Pose estimation data
____________

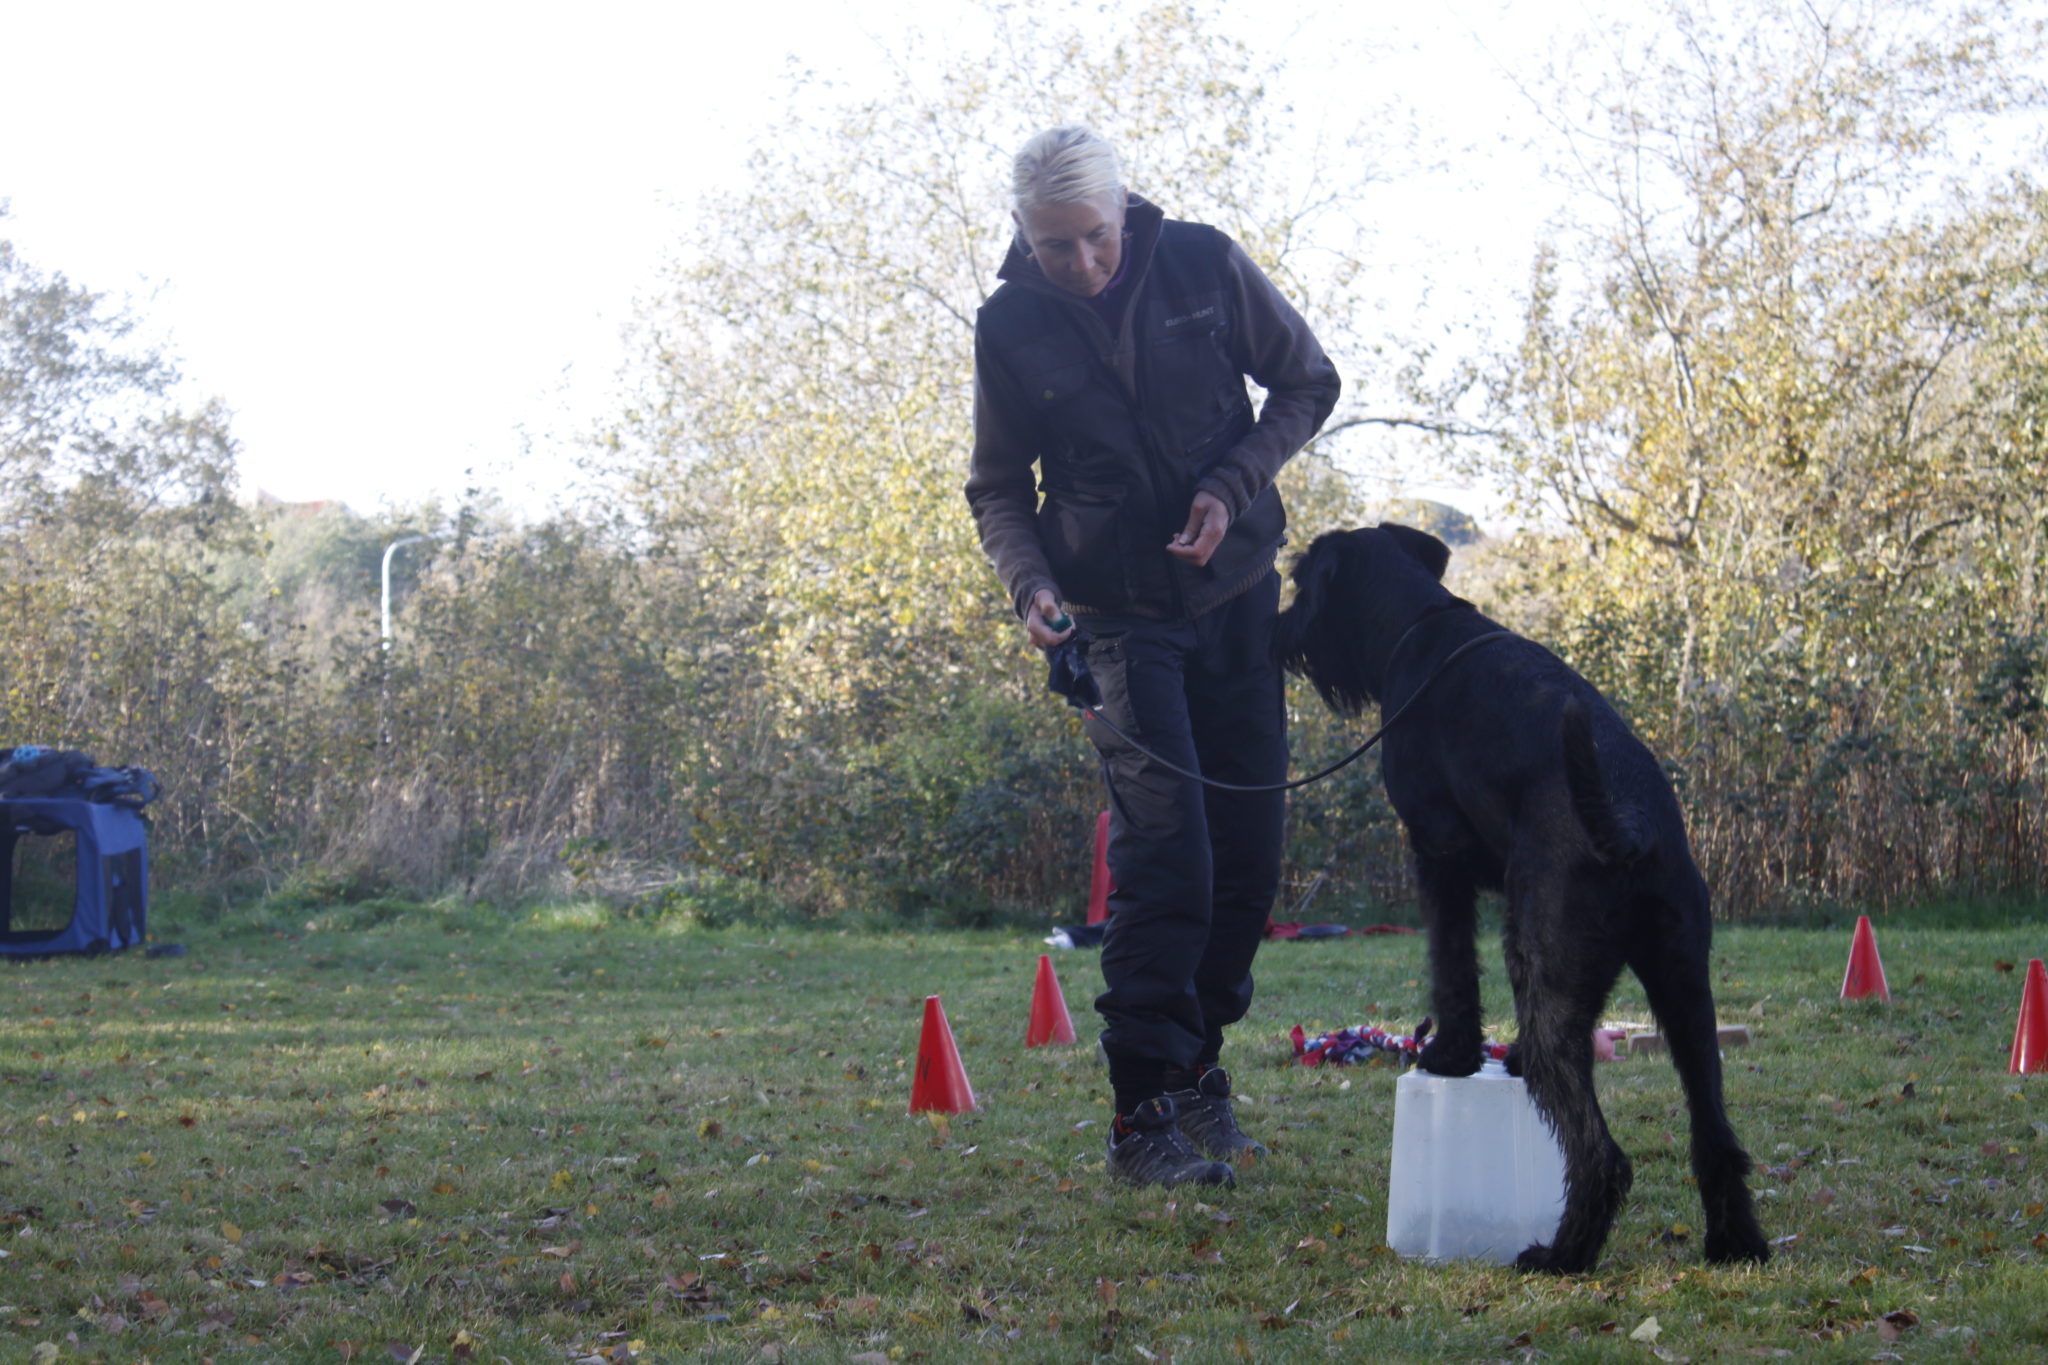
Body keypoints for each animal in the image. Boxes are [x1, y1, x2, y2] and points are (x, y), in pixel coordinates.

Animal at [1269, 527, 1769, 1277]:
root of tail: (1629, 827)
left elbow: (1452, 965)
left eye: (1302, 581)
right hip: (1685, 991)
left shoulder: (1437, 856)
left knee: (1600, 1151)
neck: (1418, 625)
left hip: (1552, 976)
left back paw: (1562, 1252)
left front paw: (1450, 1055)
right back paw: (1735, 1243)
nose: (1280, 632)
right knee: (1714, 1131)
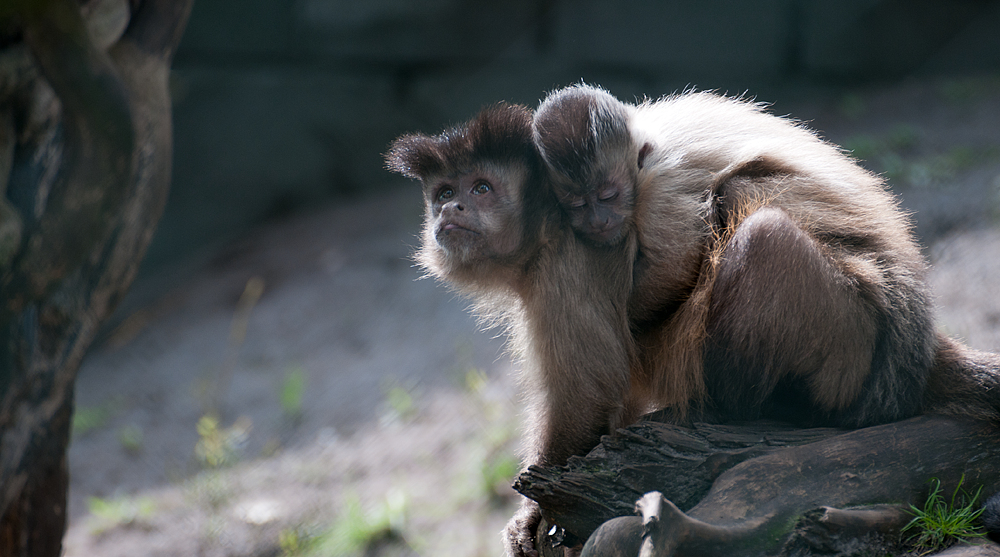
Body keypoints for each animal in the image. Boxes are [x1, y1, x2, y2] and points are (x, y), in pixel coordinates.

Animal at [384, 102, 640, 552]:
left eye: (481, 188)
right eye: (445, 194)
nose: (450, 210)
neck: (549, 226)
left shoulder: (564, 268)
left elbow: (587, 393)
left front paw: (537, 512)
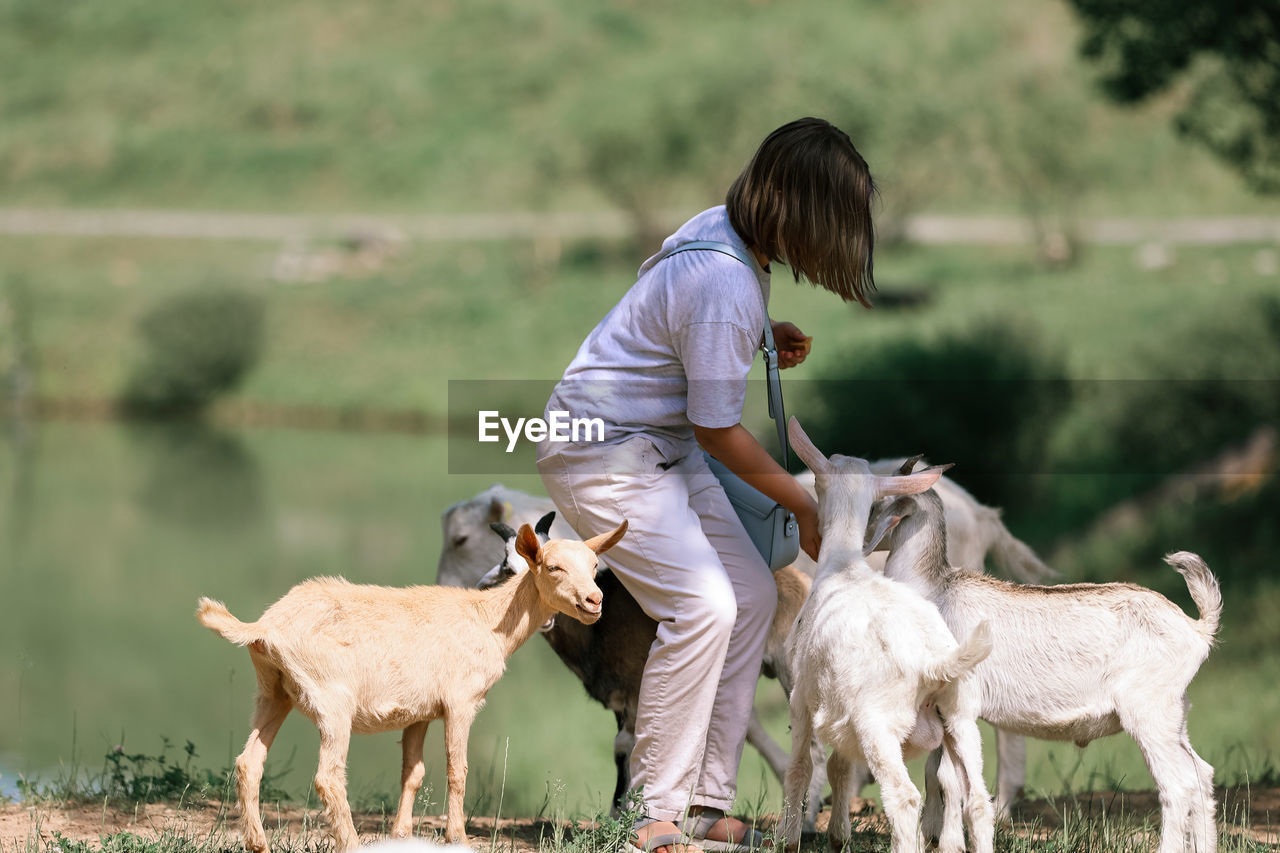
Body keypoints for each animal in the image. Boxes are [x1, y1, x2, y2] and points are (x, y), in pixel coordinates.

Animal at [195, 517, 629, 850]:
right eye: (552, 567)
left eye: (594, 565)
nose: (594, 601)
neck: (489, 620)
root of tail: (265, 626)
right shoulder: (460, 700)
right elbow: (457, 769)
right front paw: (458, 838)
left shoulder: (419, 711)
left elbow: (413, 772)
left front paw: (401, 835)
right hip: (332, 698)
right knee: (328, 776)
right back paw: (350, 843)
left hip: (273, 691)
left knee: (248, 763)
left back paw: (258, 844)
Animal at [773, 417, 993, 850]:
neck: (843, 565)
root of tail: (935, 663)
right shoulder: (839, 709)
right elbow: (840, 767)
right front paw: (838, 836)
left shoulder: (802, 696)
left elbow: (800, 769)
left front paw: (790, 840)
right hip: (961, 717)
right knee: (976, 799)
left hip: (880, 724)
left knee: (904, 797)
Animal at [875, 481, 1223, 850]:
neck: (934, 592)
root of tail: (1198, 628)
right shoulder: (943, 714)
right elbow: (946, 779)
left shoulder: (960, 707)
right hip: (1175, 714)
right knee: (1202, 774)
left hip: (1148, 712)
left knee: (1179, 785)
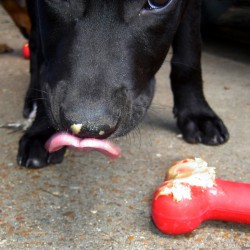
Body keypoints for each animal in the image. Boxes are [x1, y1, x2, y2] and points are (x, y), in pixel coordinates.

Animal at [17, 0, 229, 168]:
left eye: (159, 1)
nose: (90, 128)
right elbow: (45, 63)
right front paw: (42, 130)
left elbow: (189, 50)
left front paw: (198, 113)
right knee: (35, 43)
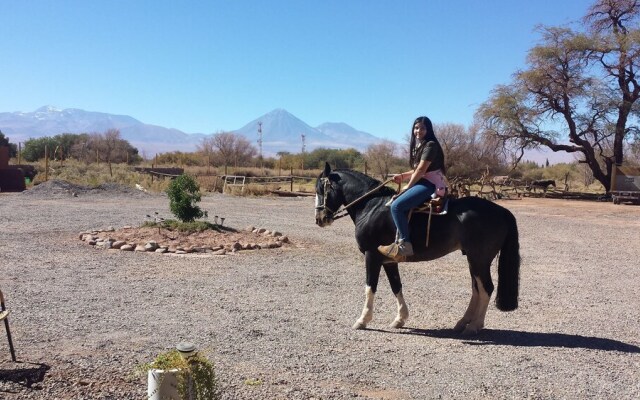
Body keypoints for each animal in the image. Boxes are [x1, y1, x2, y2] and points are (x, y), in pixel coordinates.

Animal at [316, 162, 520, 334]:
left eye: (320, 189)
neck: (370, 207)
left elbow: (370, 287)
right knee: (477, 289)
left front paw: (362, 320)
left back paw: (474, 326)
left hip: (479, 260)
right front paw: (400, 319)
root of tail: (502, 211)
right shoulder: (388, 261)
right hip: (473, 260)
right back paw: (463, 322)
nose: (320, 219)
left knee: (486, 288)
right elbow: (396, 286)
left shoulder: (371, 256)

____________

Work task
Using the data above, return the lines from the one holding "right elbow: (840, 767)" through the one holding "right elbow: (396, 286)" exactly, but not the pictures.

Expected answer
right elbow: (840, 767)
right front paw: (838, 836)
left shoulder: (802, 696)
left elbow: (800, 769)
left front paw: (790, 840)
right hip: (961, 717)
right knee: (976, 799)
left hip: (880, 724)
left knee: (904, 797)
Animal at [875, 481, 1223, 850]:
neck: (934, 592)
root of tail: (1198, 628)
right shoulder: (943, 714)
right elbow: (946, 779)
left shoulder: (960, 707)
right hip: (1175, 714)
right knee: (1202, 774)
left hip: (1148, 712)
left knee: (1179, 785)
Body keypoints for each animal in the image. Boxes are [x1, y1, x2, y2] and points are (x, y), in pixel coordinates.

Animal at [17, 0, 229, 168]:
left eye: (159, 1)
nose: (90, 128)
right elbow: (45, 63)
right front paw: (42, 130)
left elbow: (189, 50)
left front paw: (198, 113)
right knee: (35, 43)
Body keypoints for each animal in the image. Boxes are [x1, y1, x2, y2] and points are (x, y), in pixel coordinates.

Animal at [316, 162, 520, 334]:
left eye: (320, 189)
neck: (370, 207)
left elbow: (370, 287)
right knee: (477, 289)
left front paw: (362, 320)
left back paw: (474, 326)
left hip: (479, 260)
right front paw: (400, 319)
root of tail: (502, 211)
right shoulder: (388, 261)
right hip: (473, 260)
right back paw: (463, 322)
nose: (320, 219)
left knee: (486, 288)
right elbow: (396, 286)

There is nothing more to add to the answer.